“O último que feche a porta e apague a luz, se é que ainda teremos luz.” Com o comentário fatalista, um policial civil arruma sua mochila para mais um dia de plantão.
Além da arma e da insígnia, ele também leva uma garrafa de café, copinho plástico e papel higiênico para seu uso, porque as delegacias da capital – principalmente distritos e o Centro de Atendimento ao Cidadão (Ciac Sul) – estão sem material de escritório e de higiene. Na realidade, o almoxarifado da instituição está vazio e não consegue atender as necessidades mínimas dos policiais.
Na semana passada, um aviso foi enviado pela Divisão Policial da Capital (responsável pelos 13 distritos policiais) por e-mail, para as delegacias, informando que a Polícia Civil está sem estoque de papel sulfite.
Sendo assim, os delegados, escrivães e investigadores dos distritos que fazem plantão no Ciac-Sul (anexo ao 8.º Distrito Policial, no Portão), devem levar duas resmas de papel para poder trabalhar (mil folhas).
Dias antes, o Centro de Triagem I (CT), órgão da Polícia Civil que abriga presos, encaminhou ofício ao juiz Márcio José Tokars, da Vara da Corregedoria dos Presídios de Curitiba, comunicando que estava deixando de atender audiências do Sistema Penitenciário da Região Metropolitana, por falta de viaturas para transporte de presos.
O ofício ainda ressaltava que a remoção dos detentos que precisavam ser ouvidos nos processos, estava sendo feita “dentro do possível”. Duas viaturas estavam estragadas e as demais não davam conta do serviço.
Drama
“A situação nunca esteve tão dramática”, comentou um delegado, que a exemplo dos investigadores também leva o rolo de papel higiênico para o trabalho, assim sabonete, toalha e outros produtos de higiene. Para ele, há um “desgoverno total” na polícia, que sobrevive a duras penas.
Os pedidos que são feitos à Subdivisão Administrativa Auxiliar, responsável pelo almoxarifado, não conseguem ser atendidos. Coisas simples como canetas, clipes, envelopes, lápis e até barbante, não são entregues, porque não tem. Coisas mais importantes como pastas para guardar inquéritos, arquivos, ou blocos de intimação, também estão em falta.
O “inferno astral” que a Polícia Civil do Paraná está vivendo também passa por protestos de policiais (anteontem, em frente a Assembleia Legislativa) que se dizem humilhados, frustrados e envergonhados, além de desestimulados com a profissão, e querem melhorias salariais e aprovação de plano de cargo, carreiras e salários.

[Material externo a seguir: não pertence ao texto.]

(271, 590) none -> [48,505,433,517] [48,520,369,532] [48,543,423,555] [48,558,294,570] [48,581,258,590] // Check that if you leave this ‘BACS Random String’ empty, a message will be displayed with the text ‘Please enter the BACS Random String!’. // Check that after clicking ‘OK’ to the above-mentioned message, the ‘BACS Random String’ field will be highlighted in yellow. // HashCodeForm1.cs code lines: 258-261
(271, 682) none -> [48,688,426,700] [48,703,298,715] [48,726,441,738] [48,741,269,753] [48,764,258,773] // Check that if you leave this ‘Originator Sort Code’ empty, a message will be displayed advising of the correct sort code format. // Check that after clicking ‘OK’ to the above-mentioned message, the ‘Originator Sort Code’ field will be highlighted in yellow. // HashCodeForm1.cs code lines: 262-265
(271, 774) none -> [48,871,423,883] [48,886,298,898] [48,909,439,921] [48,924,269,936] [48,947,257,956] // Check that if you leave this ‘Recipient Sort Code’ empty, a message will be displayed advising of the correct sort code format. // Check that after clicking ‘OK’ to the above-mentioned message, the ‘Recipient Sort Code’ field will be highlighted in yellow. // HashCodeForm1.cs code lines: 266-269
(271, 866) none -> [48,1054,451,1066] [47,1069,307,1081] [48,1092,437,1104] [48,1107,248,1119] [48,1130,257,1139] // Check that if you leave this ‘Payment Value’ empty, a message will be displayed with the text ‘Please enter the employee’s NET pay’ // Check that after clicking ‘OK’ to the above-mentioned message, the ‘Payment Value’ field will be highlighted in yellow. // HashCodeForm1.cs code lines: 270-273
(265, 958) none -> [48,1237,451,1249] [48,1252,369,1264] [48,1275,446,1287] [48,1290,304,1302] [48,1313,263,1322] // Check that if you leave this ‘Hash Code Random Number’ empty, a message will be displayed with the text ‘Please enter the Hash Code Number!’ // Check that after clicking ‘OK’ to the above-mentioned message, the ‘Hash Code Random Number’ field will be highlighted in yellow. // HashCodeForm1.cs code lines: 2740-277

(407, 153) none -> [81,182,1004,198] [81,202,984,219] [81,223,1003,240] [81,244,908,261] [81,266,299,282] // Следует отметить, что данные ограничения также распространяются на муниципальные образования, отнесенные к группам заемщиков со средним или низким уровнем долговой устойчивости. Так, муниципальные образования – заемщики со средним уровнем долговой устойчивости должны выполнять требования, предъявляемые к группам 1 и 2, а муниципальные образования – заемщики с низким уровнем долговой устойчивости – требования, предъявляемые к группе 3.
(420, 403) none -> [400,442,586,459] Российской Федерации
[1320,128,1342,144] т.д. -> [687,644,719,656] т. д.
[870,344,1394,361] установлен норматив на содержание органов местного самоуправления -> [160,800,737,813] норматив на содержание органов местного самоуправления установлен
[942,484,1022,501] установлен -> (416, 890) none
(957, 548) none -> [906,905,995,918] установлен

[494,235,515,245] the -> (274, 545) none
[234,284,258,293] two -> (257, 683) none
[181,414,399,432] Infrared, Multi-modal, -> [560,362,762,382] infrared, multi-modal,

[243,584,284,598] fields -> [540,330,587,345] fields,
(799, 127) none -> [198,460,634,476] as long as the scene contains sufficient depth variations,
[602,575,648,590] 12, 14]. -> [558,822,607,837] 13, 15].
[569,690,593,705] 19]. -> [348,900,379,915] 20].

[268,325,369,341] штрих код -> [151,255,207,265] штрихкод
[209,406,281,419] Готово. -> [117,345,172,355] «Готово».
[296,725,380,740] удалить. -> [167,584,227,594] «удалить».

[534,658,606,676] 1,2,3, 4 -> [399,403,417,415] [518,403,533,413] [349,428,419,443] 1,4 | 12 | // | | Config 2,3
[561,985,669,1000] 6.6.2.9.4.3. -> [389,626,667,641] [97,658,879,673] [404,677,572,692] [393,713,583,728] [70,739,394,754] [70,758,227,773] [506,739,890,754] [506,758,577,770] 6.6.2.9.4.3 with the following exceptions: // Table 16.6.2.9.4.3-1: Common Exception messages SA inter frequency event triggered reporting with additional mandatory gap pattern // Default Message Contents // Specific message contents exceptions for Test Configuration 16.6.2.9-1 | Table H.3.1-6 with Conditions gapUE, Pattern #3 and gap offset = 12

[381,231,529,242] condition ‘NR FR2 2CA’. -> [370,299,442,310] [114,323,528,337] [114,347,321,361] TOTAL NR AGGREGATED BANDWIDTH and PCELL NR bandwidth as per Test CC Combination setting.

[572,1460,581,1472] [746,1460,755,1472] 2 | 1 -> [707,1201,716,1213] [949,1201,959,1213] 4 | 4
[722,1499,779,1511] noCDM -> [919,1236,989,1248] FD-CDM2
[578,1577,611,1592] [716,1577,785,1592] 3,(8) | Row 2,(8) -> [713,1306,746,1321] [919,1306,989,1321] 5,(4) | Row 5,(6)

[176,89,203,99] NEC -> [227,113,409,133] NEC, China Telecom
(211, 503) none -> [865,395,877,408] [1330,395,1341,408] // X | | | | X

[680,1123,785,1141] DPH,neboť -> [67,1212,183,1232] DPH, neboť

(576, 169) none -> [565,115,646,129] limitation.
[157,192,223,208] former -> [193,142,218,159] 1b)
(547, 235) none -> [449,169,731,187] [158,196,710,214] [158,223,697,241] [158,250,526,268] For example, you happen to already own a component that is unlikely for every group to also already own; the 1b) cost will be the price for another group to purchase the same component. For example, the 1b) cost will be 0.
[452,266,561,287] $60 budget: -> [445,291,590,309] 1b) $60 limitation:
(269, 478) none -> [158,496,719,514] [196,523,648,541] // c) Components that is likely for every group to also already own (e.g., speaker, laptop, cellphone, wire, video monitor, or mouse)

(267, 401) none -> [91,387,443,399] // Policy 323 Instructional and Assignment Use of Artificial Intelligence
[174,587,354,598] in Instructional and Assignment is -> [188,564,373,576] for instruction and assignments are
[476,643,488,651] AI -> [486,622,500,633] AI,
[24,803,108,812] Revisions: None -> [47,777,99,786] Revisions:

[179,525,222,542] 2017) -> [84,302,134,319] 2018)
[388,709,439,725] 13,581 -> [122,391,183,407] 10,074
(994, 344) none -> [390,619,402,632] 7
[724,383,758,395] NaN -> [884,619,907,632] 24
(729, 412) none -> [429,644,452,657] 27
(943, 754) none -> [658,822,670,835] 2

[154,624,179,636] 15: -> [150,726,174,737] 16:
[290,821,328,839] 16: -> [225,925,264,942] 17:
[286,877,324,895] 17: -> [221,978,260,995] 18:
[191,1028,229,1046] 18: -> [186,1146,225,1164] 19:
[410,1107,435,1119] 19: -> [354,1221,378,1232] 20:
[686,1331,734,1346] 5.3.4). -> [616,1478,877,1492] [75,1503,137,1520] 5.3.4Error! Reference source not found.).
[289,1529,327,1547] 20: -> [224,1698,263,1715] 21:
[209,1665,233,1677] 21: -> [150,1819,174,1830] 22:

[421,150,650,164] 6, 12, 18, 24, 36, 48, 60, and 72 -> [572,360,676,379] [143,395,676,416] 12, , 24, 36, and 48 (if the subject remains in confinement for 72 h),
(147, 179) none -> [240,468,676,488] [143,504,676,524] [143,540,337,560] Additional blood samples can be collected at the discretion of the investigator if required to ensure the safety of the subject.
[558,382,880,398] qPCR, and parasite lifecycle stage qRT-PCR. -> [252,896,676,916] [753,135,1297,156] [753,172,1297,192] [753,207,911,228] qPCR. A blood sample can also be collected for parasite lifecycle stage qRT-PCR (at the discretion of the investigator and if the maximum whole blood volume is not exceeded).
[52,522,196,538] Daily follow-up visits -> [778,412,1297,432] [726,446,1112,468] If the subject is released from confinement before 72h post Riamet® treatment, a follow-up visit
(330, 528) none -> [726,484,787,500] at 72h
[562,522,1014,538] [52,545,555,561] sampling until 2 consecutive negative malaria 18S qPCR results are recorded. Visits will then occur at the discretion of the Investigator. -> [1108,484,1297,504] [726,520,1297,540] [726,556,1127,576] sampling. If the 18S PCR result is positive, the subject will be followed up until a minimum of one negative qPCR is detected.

O Governo Estadual, por sua vez, anunciou o ingresso de mais 41 delegados de polícia e 88 escrivães e investigadores, formados na semana passada em cerimônia no Canal da Música, para reforço nas delegacias.
“É uma gota de água para apagar um incêndio”, comentam os colegas dos novatos, já que o efetivo da Polícia Civil está defasado há anos e seria necessário pelo menos mais dez vezes este número de funcionários para dar conta do recado.
A maioria das delegacias continua fechada à noite e com apenas um policial de plantão (o que contraria qualquer norma de segurança) para cuidar do prédio ou de presos (no caso de o xadrez estar ocupado).
Achaque
Para coroar o caos, ainda foi descoberto um esquema de achaque a traficantes envolvendo metade dos policiais da delegacia do Alto Maracanã, em Colombo, liderados pela delegada e pelo superintendente, marido dela. O grupo está preso e promotores de Justiça e outros policiais fazem o levantamento dos delitos praticados pelos acusados.
Na região metropolitana e delegacias do interior do Estado, a situação não é diferente. Há falta de tudo, mas o problema é contornado pelo próprio delegado (ou policial responsável pela unidade, muitas vezes um sargento da Polícia Militar), que busca ajuda junto à população e aos comerciantes.
“Nós contamos com doações e com apoio de Conselho Comunitário de Segurança, quando ele existe. Mas o ideal é que a própria instituição banque com todas as necessidades, de forma que a polícia esteja livre e descompromissada para agir. Se recebemos doação de um empresário e mais tarde ele se envolve num crime, ficamos na maior saia-justa para prendê-lo”, comenta um delegado, que para não sofrer sanções impostas pela Secretaria de Segurança Pública, não deseja ser identificado.